自動車教習所で運転の手順を教官から説明された時、やらなければならないことがあまりにも多くて途方に暮れました。当時はまだマニュアル免許が主流で「エンジンを始動させる」「右足でブレーキペダルを踏む」「左足でクラッチペダルを踏み込む」「左手でギアを1速に入れる」「左手でパーキングブレーキを解除する」「左足でクラッチペダルを緩める」「右足でアクセルを踏んでクラッチを繋ぐ」「両手でハンドル持つ」「アクセルを踏み込んで発車する」これだけの作業を一瞬の間に実行して車をコントロールしなければならないのです。確かに頭で考えると混乱しますが、一度作業を身体で覚えれば、あとは無意識に操作出来るようになります。これが「Xシステム」です。

1970年代、アメリカでは曲芸飛行なる娯楽が流行っていました。ある日、ベテランのパイロットが上空で華麗な曲芸飛行を披露していた時の事、左翼が根本から折れてしまいました。彼は一瞬の判断で機体を垂直に。するとかろうじて繋がっていた左翼が奇跡的に元に戻ったので、パイロットは垂直のまま下降して地上を目指しました。そして飛行機が地上にぶつかる寸前に機体を水平に戻して無事不時着することが出来たのです。この間わずか10数秒。この時の彼は何も考えずただ無意識にアクションしていただけだったと後のインタビューで答えたそうです。この「無意識」こそが「Xシステム」なのです。

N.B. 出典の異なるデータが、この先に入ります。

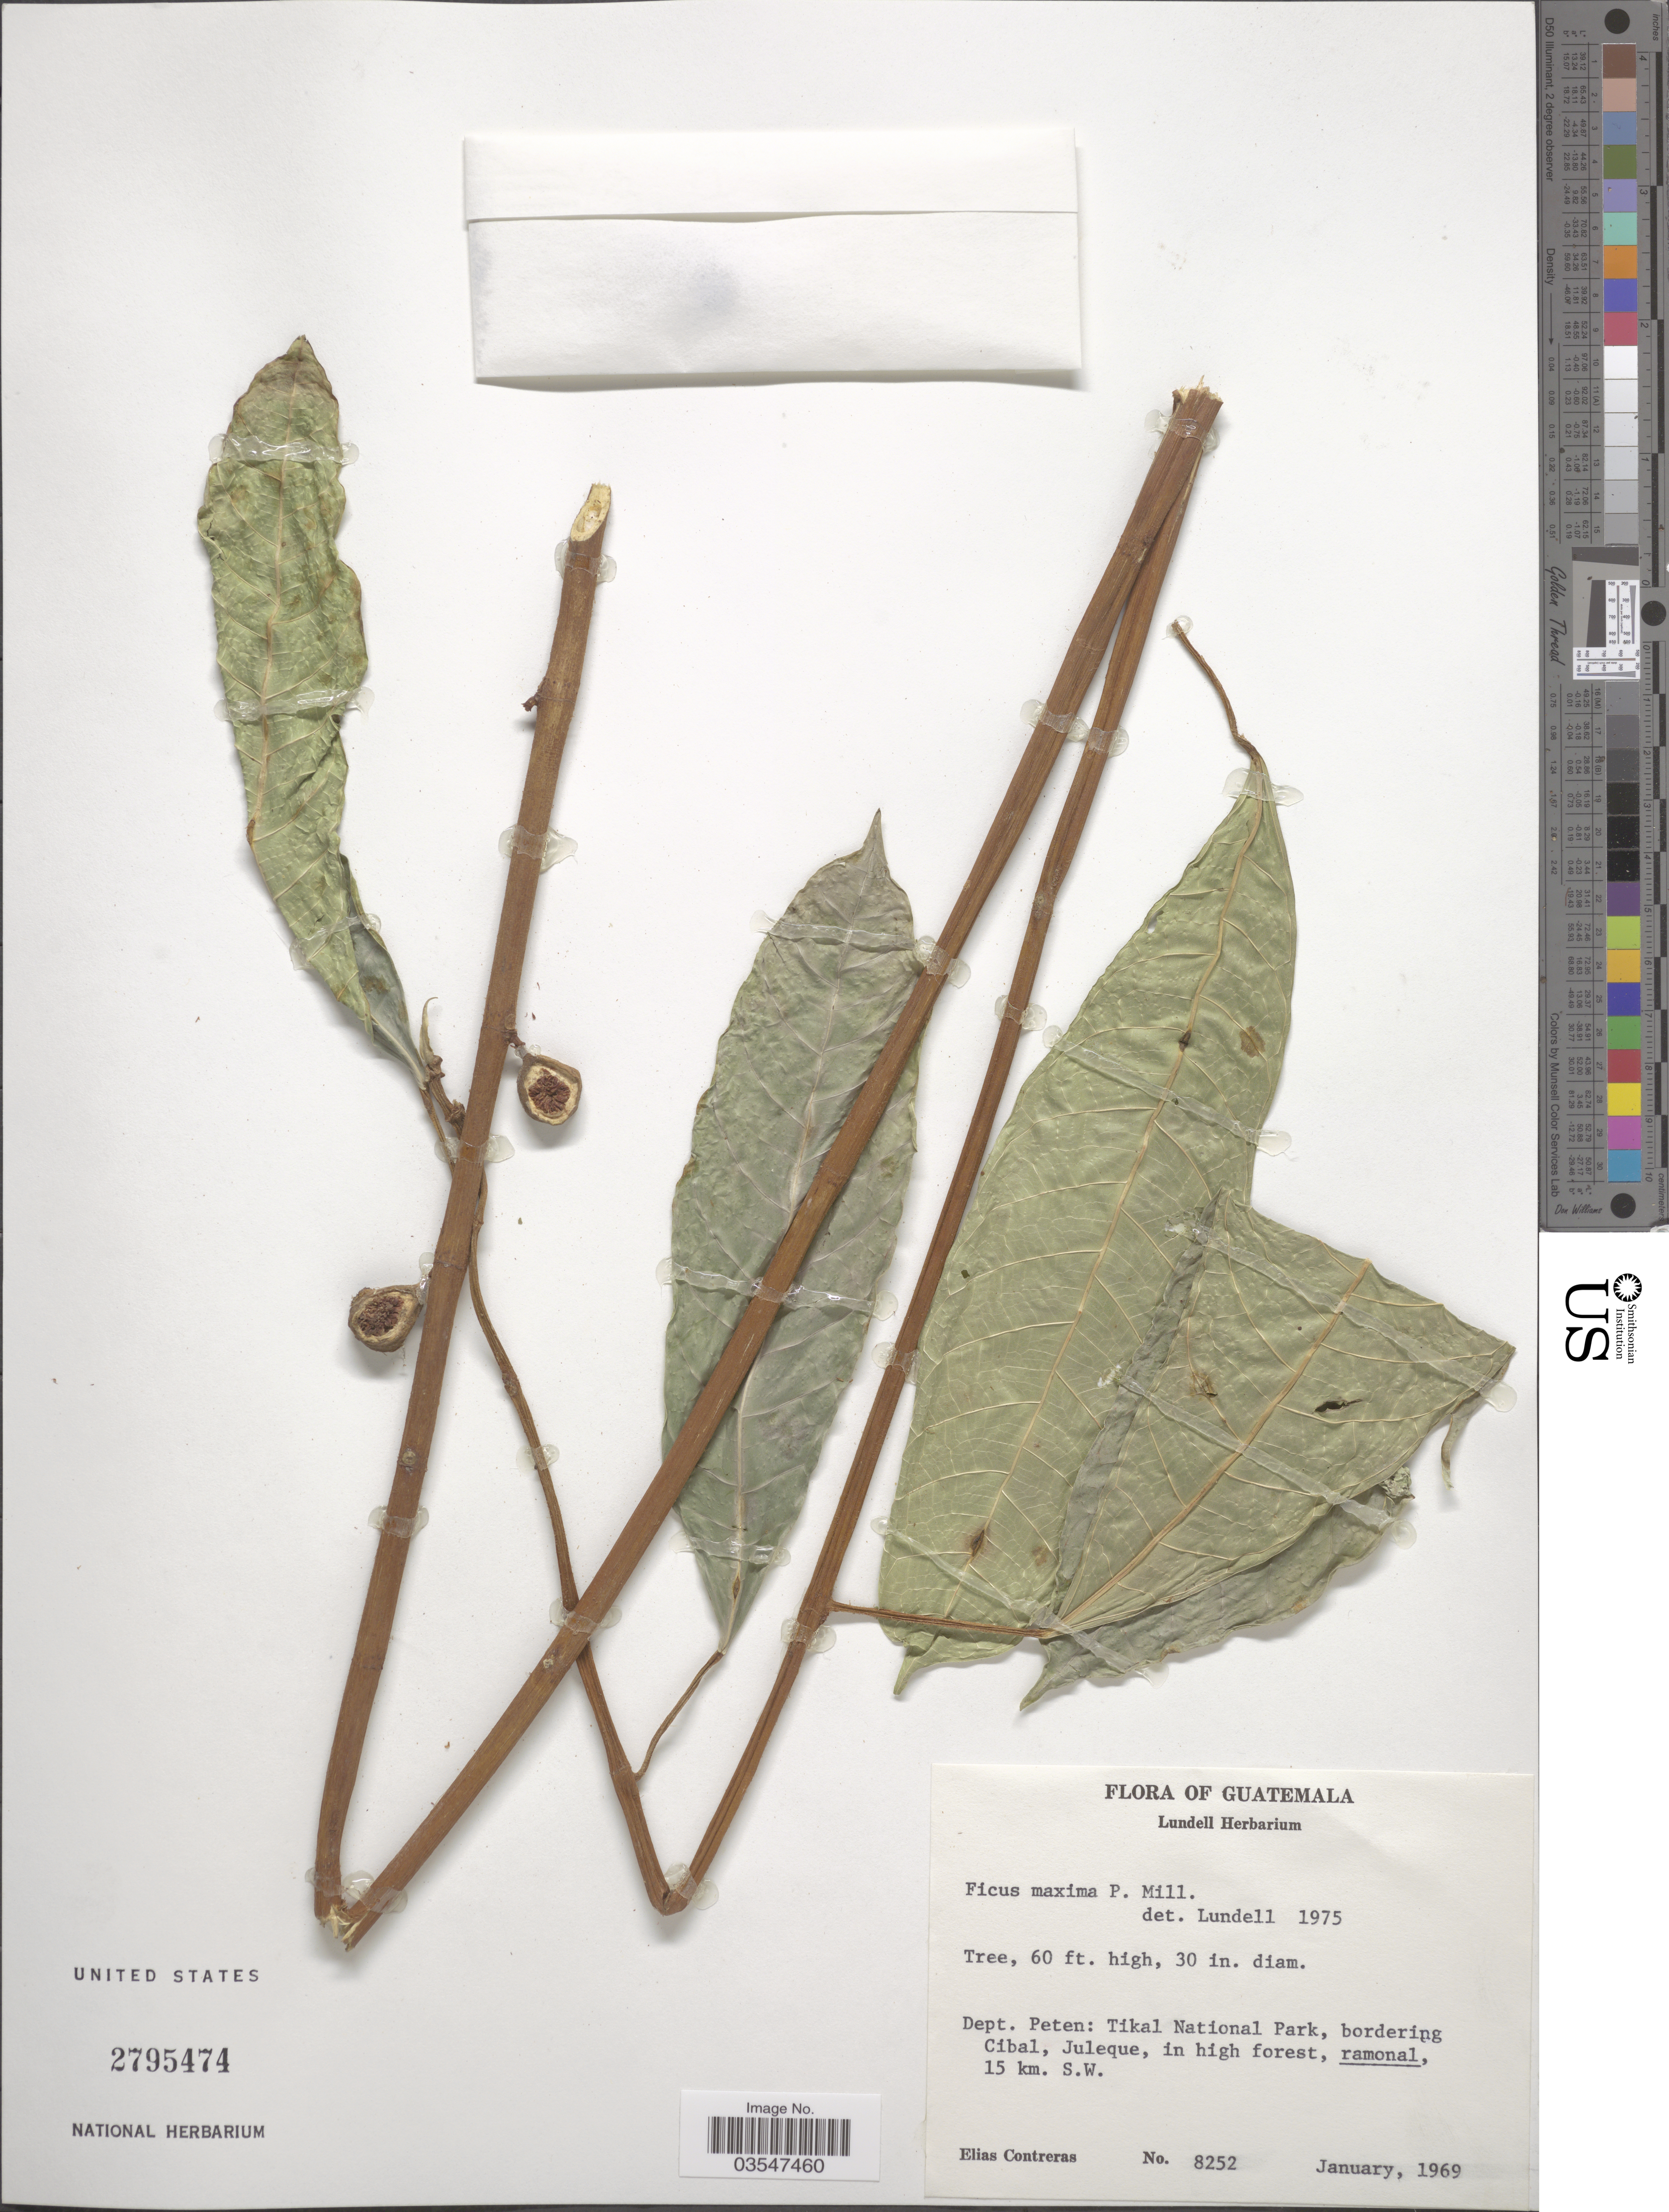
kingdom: Plantae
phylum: Tracheophyta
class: Magnoliopsida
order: Rosales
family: Moraceae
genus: Ficus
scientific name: Ficus maxima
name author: Mill.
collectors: E. Contreras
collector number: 8252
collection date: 1969-01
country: Guatemala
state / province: El Peten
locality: Dept. Peten: Tikal National Park, bordering Cibal, Juleque, 15 km. S.W.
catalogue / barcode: US 2795474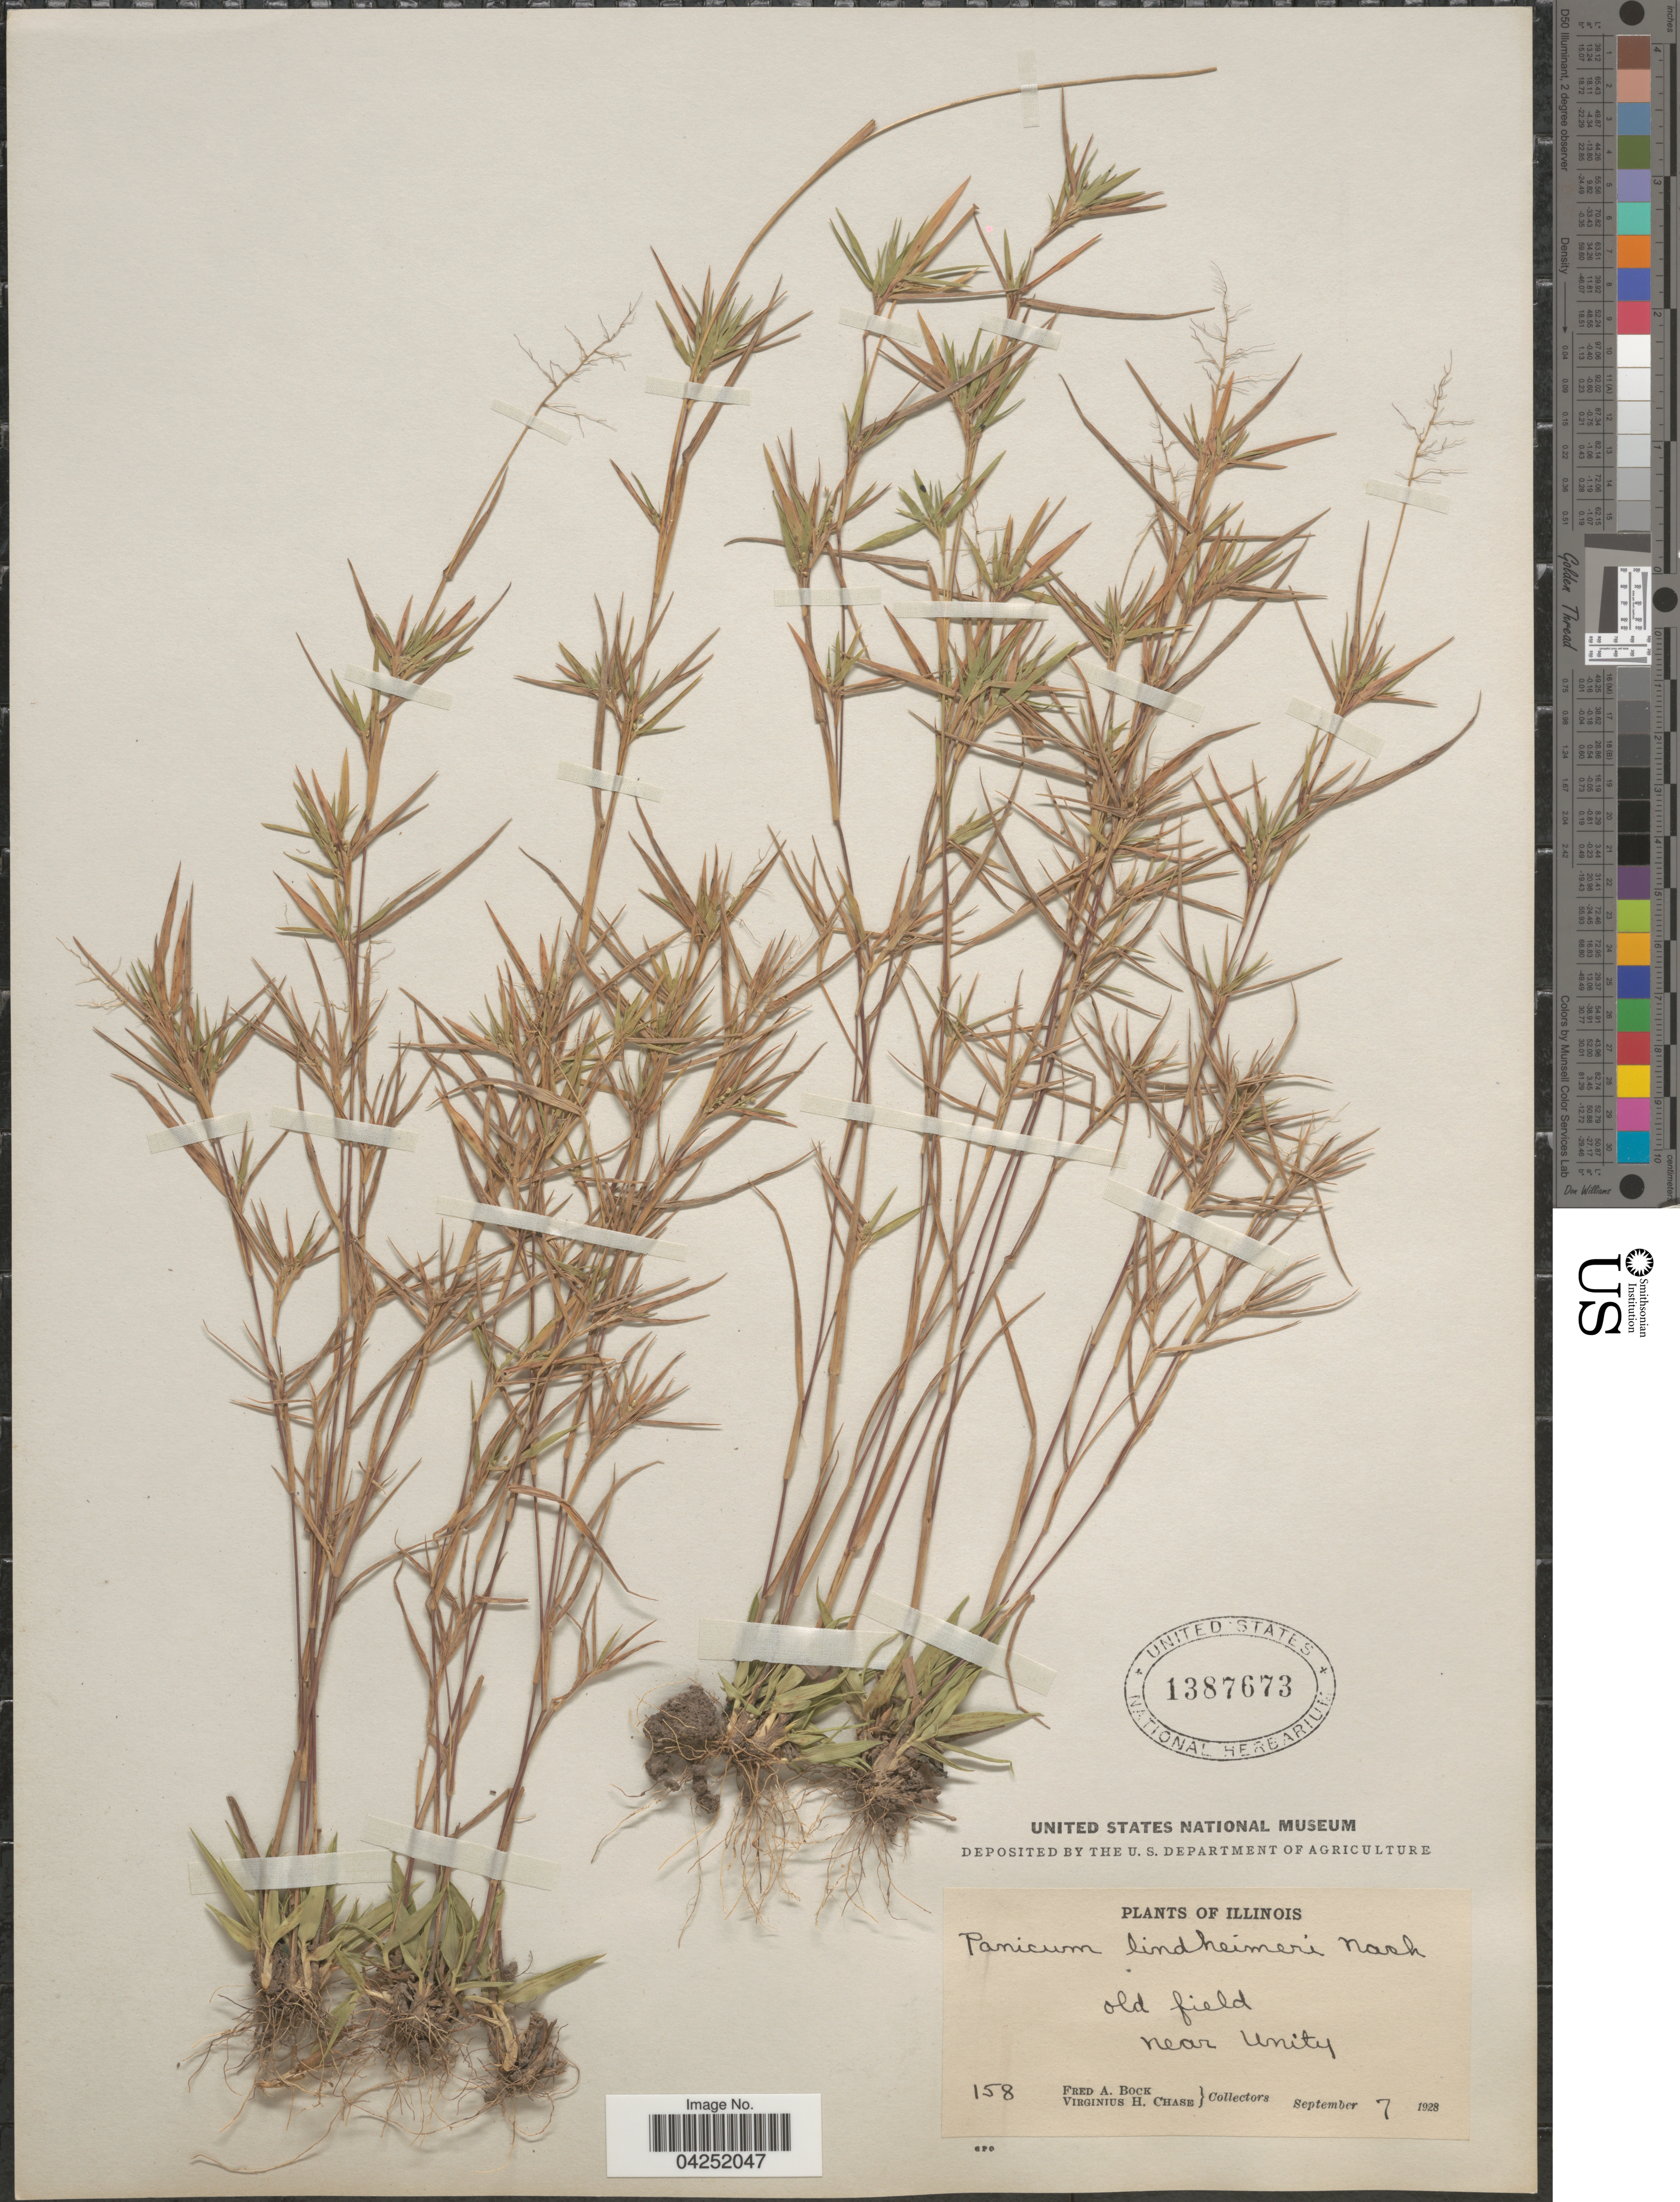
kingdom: Plantae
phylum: Tracheophyta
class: Liliopsida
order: Poales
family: Poaceae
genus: Dichanthelium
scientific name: Dichanthelium acuminatum var. lindheimeri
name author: (Nash) Gould & C.A. Clark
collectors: F. Bock & V. H. Chase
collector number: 158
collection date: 1928-09-07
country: United States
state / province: Illinois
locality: Old field near Unity.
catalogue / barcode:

これもアメリカでの話。ある中年夫婦が朝の散歩を楽しんでいたところ、道路脇に転倒している自動車を見つけました。急いで近寄ってみると車の側には半狂乱になっ母親と車の下敷きになって動けないでいる子供が。女性が母親に聞くと救急車を呼んだがまだ到着していないとのこと。しかし子供の顔からは血の気が引いて一分一秒を争う状況のようです。傍にいた男性は素早い動作で車を掴み、渾身の力を込めました。すると車が徐々に持ち上がって行ったのです。その隙に女性が子供を引っ張り出したところへ救急車が到着し一命を取り留めたのです。車の重量は約1トンほどもあり、とても人間ひとりでは持ち上げられるものではありません。と私たちは思い込んでいます。しかし実は人間の骨と筋肉は本来1トン程度の重さになら耐えられるように出来ているのです。でも普段は骨や筋肉に負担がかからないように脳がセーブしているのです。このときの力を「火事場の馬鹿力」と言いますが、この無意識の力も「Xシステム」なのです。

1960年代、陸上競技男子100メートルにおいて、当時、すべての選手が10秒の壁を越えられずにいました。科学的に見ても二足歩行の人類に10秒を切ることは不可能なのではと考えられていたのですが、1968年のメキシコオリンピックにおいてジム・ハインズという選手が初めて9秒95を出して金メダルを獲得しました。そして不思議なことにそれ以降、他の選手たちも次々に10秒を切る記録を出し始めたのです。これも脳のセーブを解除したことによって「Xシステム」が発動されたのだと思います。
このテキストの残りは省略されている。